Prompt = Copy exactly the stretch of data below from the line with "米ファームビル改正が示す" through the line with "Ganadores 40-49", including both of those lines.

Collected data:
_ _ _ _ _ _ _
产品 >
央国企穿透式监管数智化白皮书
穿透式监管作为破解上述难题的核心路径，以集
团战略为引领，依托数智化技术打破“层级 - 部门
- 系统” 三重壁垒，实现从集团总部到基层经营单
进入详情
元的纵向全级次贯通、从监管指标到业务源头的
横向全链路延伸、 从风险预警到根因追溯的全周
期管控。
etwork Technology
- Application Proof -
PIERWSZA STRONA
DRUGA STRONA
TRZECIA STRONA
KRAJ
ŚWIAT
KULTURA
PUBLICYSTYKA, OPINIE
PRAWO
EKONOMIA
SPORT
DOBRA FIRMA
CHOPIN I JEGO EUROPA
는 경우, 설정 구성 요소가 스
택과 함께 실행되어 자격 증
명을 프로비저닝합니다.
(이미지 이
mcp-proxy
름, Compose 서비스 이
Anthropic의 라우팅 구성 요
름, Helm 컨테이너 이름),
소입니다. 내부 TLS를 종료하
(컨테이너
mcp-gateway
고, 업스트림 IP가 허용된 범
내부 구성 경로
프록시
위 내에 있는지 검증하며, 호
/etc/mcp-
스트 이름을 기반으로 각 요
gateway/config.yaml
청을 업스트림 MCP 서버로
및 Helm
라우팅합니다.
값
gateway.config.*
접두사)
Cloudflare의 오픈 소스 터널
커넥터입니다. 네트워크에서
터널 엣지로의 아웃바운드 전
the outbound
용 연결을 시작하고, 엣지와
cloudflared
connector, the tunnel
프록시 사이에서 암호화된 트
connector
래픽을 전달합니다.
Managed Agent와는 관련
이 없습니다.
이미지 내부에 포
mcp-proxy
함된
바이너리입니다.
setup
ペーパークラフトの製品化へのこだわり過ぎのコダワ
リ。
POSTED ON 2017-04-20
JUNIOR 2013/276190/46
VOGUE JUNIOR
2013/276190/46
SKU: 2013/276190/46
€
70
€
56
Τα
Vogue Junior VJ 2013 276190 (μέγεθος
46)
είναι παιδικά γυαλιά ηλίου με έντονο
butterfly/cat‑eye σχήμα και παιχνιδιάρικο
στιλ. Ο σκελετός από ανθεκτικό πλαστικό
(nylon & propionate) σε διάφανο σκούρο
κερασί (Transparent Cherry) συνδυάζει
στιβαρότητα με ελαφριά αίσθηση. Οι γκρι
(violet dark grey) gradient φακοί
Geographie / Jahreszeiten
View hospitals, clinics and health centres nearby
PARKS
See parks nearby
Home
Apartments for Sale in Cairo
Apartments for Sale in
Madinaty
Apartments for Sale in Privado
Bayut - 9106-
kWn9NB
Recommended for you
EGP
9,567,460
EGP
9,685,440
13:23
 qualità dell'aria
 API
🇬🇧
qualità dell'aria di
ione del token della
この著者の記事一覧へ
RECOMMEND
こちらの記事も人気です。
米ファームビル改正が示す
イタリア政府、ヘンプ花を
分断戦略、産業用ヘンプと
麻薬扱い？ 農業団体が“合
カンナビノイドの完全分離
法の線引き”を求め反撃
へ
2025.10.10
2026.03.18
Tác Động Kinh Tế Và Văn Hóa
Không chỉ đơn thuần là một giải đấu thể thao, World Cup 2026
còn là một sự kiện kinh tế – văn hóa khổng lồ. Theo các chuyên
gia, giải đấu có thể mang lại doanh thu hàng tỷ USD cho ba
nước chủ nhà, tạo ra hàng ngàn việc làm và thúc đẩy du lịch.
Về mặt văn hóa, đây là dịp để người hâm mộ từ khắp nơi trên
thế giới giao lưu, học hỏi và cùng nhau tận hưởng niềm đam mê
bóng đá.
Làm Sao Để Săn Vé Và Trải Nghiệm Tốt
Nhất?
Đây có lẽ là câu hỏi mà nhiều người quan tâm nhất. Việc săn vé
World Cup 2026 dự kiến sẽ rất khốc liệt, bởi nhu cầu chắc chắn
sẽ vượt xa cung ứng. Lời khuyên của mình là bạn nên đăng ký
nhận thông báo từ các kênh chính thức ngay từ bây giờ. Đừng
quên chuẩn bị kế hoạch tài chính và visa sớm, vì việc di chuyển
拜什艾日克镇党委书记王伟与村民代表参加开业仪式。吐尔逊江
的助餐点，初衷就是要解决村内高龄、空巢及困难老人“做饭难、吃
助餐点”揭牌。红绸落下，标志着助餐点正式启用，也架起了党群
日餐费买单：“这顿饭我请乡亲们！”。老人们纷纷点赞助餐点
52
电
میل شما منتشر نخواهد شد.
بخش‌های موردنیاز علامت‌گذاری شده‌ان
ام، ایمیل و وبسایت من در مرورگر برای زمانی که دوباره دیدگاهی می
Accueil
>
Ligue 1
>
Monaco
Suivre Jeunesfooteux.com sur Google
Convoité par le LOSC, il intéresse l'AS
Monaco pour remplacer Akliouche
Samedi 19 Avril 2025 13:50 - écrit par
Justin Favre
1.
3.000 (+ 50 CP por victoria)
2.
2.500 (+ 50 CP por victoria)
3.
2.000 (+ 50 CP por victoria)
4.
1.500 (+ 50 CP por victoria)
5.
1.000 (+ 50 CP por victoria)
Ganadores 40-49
_ _ _ _ _ _ _
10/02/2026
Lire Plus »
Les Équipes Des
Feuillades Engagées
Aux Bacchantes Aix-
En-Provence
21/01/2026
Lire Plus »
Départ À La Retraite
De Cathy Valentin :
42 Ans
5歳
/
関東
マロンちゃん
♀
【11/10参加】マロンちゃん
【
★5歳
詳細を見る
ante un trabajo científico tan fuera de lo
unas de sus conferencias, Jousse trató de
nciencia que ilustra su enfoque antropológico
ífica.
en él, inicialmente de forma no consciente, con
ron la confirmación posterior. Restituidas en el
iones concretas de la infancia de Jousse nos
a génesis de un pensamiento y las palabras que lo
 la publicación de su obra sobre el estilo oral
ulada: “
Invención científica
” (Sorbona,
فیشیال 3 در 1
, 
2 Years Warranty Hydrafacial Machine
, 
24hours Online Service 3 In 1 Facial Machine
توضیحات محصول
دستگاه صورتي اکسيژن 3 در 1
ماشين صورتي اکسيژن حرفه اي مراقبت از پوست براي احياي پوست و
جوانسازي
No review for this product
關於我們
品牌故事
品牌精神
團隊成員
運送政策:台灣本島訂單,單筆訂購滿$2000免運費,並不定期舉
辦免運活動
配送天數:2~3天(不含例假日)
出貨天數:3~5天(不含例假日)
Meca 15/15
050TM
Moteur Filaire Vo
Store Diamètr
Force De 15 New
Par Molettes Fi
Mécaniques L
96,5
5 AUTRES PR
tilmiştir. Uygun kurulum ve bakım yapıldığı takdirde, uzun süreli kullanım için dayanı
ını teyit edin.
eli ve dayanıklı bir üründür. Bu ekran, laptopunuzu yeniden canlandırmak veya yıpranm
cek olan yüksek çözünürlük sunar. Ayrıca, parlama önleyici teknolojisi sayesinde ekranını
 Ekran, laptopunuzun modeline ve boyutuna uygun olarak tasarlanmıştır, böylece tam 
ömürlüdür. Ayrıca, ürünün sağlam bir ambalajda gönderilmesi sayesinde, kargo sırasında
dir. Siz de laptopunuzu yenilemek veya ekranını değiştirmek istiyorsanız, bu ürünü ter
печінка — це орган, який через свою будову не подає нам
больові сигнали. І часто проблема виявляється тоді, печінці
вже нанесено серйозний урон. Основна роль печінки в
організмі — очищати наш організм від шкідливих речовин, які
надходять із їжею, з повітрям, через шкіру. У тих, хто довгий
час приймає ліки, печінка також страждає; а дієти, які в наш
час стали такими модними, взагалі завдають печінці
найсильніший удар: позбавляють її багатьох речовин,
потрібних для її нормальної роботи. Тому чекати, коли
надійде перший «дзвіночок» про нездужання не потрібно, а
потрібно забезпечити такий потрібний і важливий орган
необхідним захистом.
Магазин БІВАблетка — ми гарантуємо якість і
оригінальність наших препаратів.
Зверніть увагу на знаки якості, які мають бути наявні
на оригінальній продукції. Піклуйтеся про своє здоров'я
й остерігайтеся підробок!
_ _ _ _ _ _ _
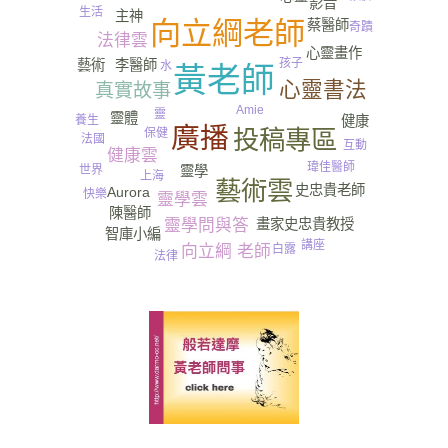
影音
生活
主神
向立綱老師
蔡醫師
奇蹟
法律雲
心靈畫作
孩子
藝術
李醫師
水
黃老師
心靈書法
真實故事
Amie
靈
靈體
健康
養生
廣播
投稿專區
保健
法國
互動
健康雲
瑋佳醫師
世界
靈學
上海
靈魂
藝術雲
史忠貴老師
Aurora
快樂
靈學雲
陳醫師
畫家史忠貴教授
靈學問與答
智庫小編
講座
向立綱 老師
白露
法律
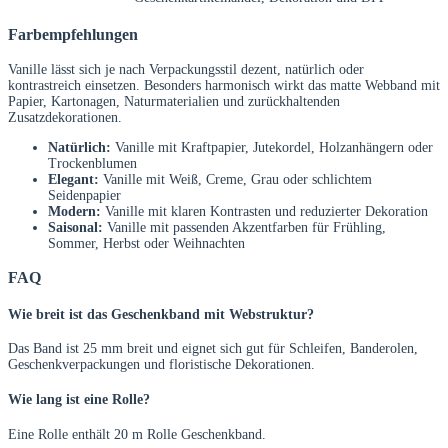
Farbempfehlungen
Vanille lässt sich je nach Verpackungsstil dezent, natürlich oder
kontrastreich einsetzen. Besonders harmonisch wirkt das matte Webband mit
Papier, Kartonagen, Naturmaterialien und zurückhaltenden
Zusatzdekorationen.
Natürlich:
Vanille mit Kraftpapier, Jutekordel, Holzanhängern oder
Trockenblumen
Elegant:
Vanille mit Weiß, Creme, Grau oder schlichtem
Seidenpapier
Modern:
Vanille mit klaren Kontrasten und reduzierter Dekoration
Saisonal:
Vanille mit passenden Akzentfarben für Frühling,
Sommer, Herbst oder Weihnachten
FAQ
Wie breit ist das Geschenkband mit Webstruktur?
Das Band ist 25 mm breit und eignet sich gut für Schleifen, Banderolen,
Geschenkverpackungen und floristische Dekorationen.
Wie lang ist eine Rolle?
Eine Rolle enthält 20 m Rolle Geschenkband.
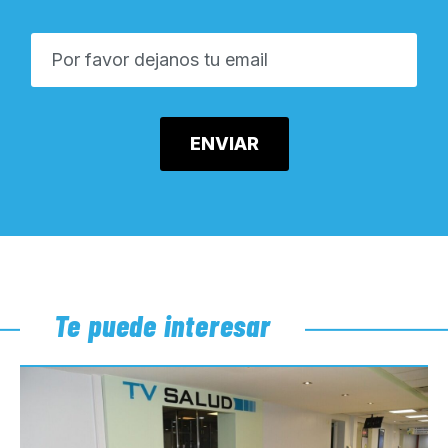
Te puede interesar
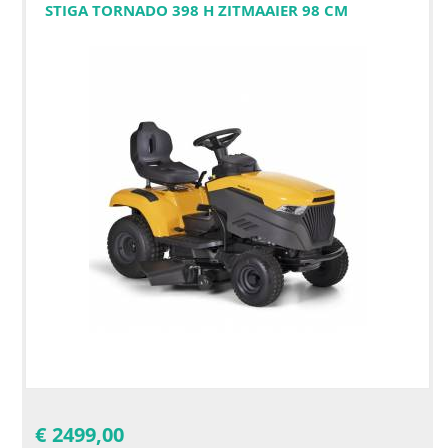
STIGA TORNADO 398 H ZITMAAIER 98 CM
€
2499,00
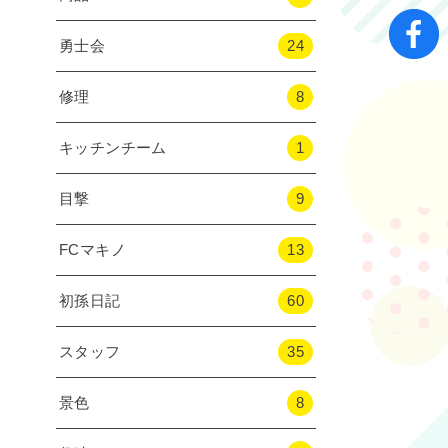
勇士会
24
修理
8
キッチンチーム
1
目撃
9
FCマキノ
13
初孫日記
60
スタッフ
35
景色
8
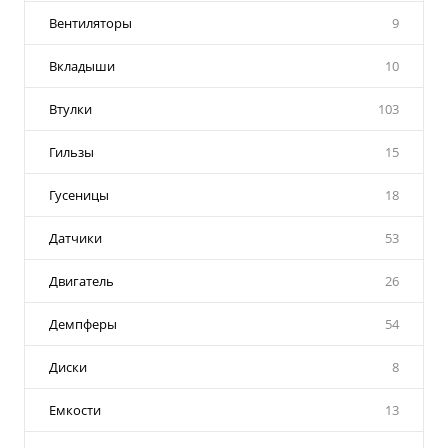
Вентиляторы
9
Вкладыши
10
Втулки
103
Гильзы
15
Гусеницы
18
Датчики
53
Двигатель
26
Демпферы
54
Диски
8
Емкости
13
_ _ _ _ _ _ _
Result =
米ファームビル改正が示す
イタリア政府、ヘンプ花を
分断戦略、産業用ヘンプと
麻薬扱い？ 農業団体が“合
カンナビノイドの完全分離
法の線引き”を求め反撃
へ
2025.10.10
2026.03.18
Tác Động Kinh Tế Và Văn Hóa
Không chỉ đơn thuần là một giải đấu thể thao, World Cup 2026
còn là một sự kiện kinh tế – văn hóa khổng lồ. Theo các chuyên
gia, giải đấu có thể mang lại doanh thu hàng tỷ USD cho ba
nước chủ nhà, tạo ra hàng ngàn việc làm và thúc đẩy du lịch.
Về mặt văn hóa, đây là dịp để người hâm mộ từ khắp nơi trên
thế giới giao lưu, học hỏi và cùng nhau tận hưởng niềm đam mê
bóng đá.
Làm Sao Để Săn Vé Và Trải Nghiệm Tốt
Nhất?
Đây có lẽ là câu hỏi mà nhiều người quan tâm nhất. Việc săn vé
World Cup 2026 dự kiến sẽ rất khốc liệt, bởi nhu cầu chắc chắn
sẽ vượt xa cung ứng. Lời khuyên của mình là bạn nên đăng ký
nhận thông báo từ các kênh chính thức ngay từ bây giờ. Đừng
quên chuẩn bị kế hoạch tài chính và visa sớm, vì việc di chuyển
拜什艾日克镇党委书记王伟与村民代表参加开业仪式。吐尔逊江
的助餐点，初衷就是要解决村内高龄、空巢及困难老人“做饭难、吃
助餐点”揭牌。红绸落下，标志着助餐点正式启用，也架起了党群
日餐费买单：“这顿饭我请乡亲们！”。老人们纷纷点赞助餐点
52
电
میل شما منتشر نخواهد شد.
بخش‌های موردنیاز علامت‌گذاری شده‌ان
ام، ایمیل و وبسایت من در مرورگر برای زمانی که دوباره دیدگاهی می
Accueil
>
Ligue 1
>
Monaco
Suivre Jeunesfooteux.com sur Google
Convoité par le LOSC, il intéresse l'AS
Monaco pour remplacer Akliouche
Samedi 19 Avril 2025 13:50 - écrit par
Justin Favre
1.
3.000 (+ 50 CP por victoria)
2.
2.500 (+ 50 CP por victoria)
3.
2.000 (+ 50 CP por victoria)
4.
1.500 (+ 50 CP por victoria)
5.
1.000 (+ 50 CP por victoria)
Ganadores 40-49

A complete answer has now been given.